台湾の民族

台湾は日本の九州ほどの大きさの本島と、幾つかの島嶼で成り立つ島国です。公式の国交がない台湾が日本に置いている大使館に準ずる機関台北駐日経済文化代表処によれば、2017年4月現在での台湾の人口は約2355万人。これは九州7県の総人口約1310万人を大きく上回ります。

台湾は多民族国家

人口約2355万人の内訳は、95%が福建からの移民であるホーロー系、広東などからの移民である客家系を中心とした漢民族、2%がマレー・ポリネシア系の原住民、2%がインドネシアなど東南アジア諸国や中国からの新移民となっています。

ただ、このエスニックグループのパーセンテージと分類は、現在台湾を支配する中華民国政府の見解であり、95%の「漢民族」の80%以上は戦前から台湾に住んでいた漢民族と平地原住民の混血の子孫です。漢民族の伝統では父系が漢民族であれば母系がどうであれその子孫を漢民族とみなします。しかし、実際のところ1600年代から1900年代までの数百年に渡って中国から移民し、原住民と交雑していった人々と、戦後国民党の敗走とともに台湾に逃げ込んだ敗残兵とはまったく違う民族であったと言っていいでしょう。

いわゆる「漢民族」系の人々のうち、戦前から台湾に住んでいて本籍が台湾にあった側を「本省人」、本籍が中国にあった側を「外省人」と呼ぶ場合もあります。ただし、この分け方は台湾を占領支配した中華民国が台湾を「台湾省」とし、台湾を「本省」、台湾以外を「外省」とわけたことによりできたものなので、台湾に帰属意識を持つ人は中華民国の支配を前提とした「本省人」という呼び方をされるのも嫌うということも覚えておくべきでしょう。

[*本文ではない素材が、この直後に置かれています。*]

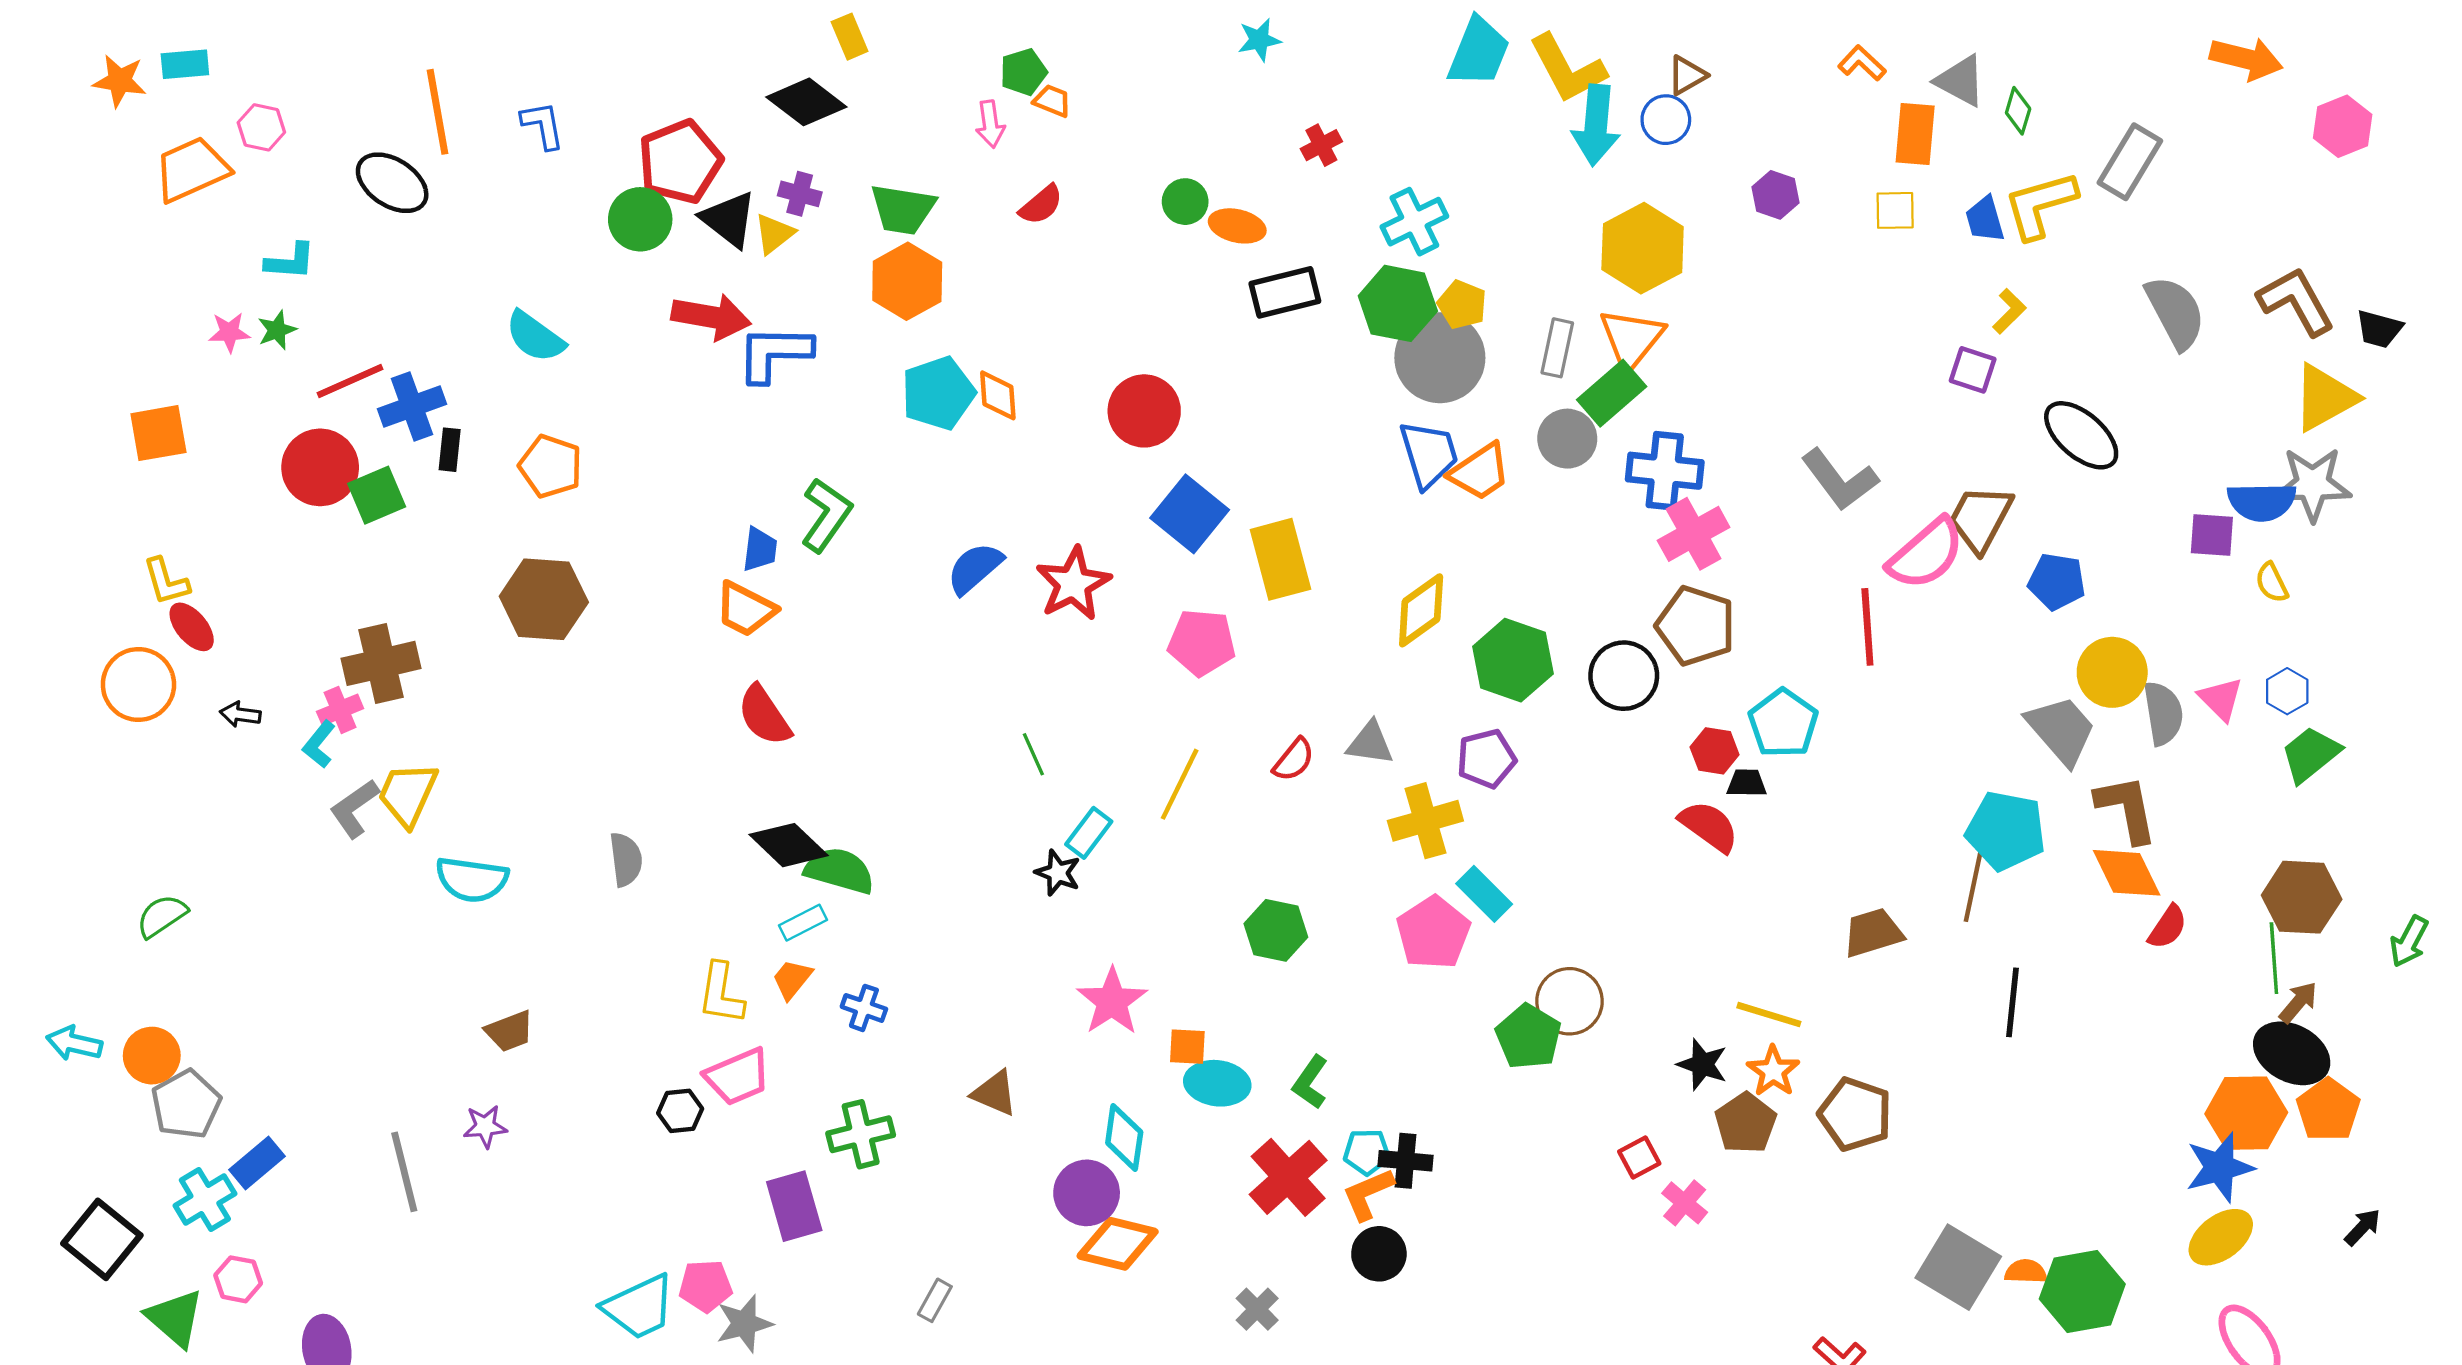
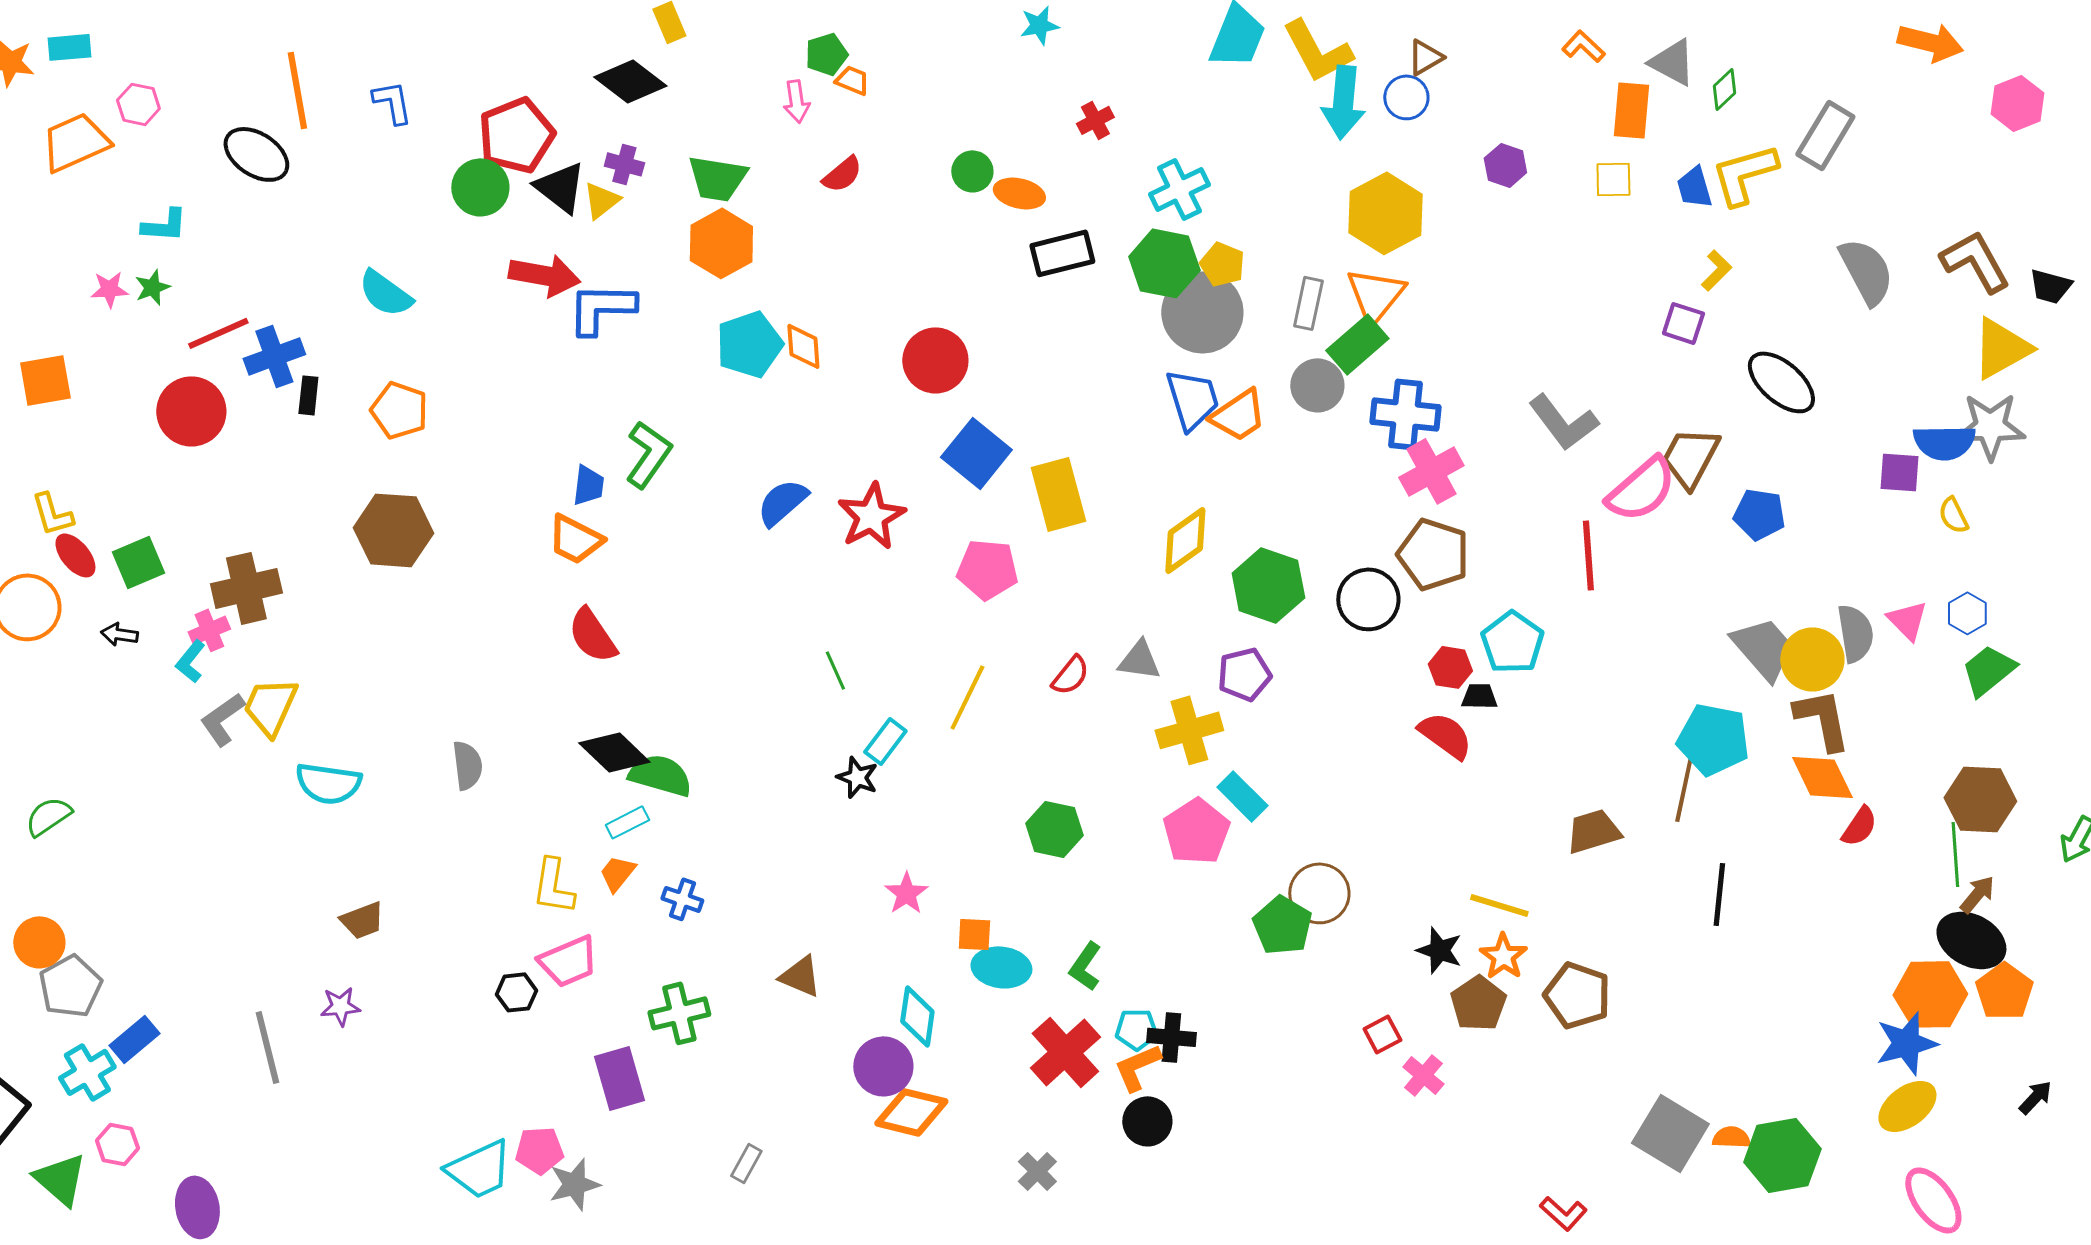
green diamond: (2018, 111) -> (1724, 89), turned 30
green square: (377, 495) -> (138, 562), moved
yellow circle: (2112, 672) -> (1812, 659), moved
pink star: (1112, 1001) -> (906, 893), size x0.7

また、いわゆる本省人と外省人の混血も進んだ現在、こうした分け方はあってなきようなものであり、本省人と外省人という旧弊な認識で現在の台湾を理解することは不可能です。また、帰属意識にしてもいわゆる本省人の系統でも蒋家独裁時代の教育を受けた世代には自らを「中国人」と任ずる人がいれば、逆に外省人の系統でも自らの帰属を中国ではなく台湾に置き、自らを「台湾人」だと認識する人もいるので、そうした意味でも本省人と外省人という短絡的な分け方をする意味はありません。

台湾は「漢民族の国」ではない

原住民は中国からの移民が始まる以前から住んでいたマレーポリネシア系の民族群であり、2018年現在16族が認められています。ただし、鳥居龍蔵による9族の分類が正しいという意見もあるようです。なお「原住民」は日本ではなぜか差別的な言葉ということになっていますが、中国語では「元からの住民」という意味で、原住民自らが「我々こそが台湾に元から住んでいた民族である」というプライドをもって選んだ呼称です。当然そこに原住民を差別する意図はないので、日本でも台湾原住民と呼ぶべきでしょう。

西暦2000年を過ぎてから増え始めたのが、台湾・中国両国間の経済交流などの活発化にともなって流入するようになった中国人の移民、高速鉄道建設や介護需要の増加などで流入するようになった東南アジア各国からの移民です。特にインドネシアからの移民は多く、台北市内ではインドネシア系と思われる人を見ない日はありません。

また、全体の中ではかなり低い割合とはいいながらも、日本人移民も存在します。

台湾は非常に多くの民族が同居し、影響を与えあいながら流動的かつ多様な文化を形成する多民族国家です。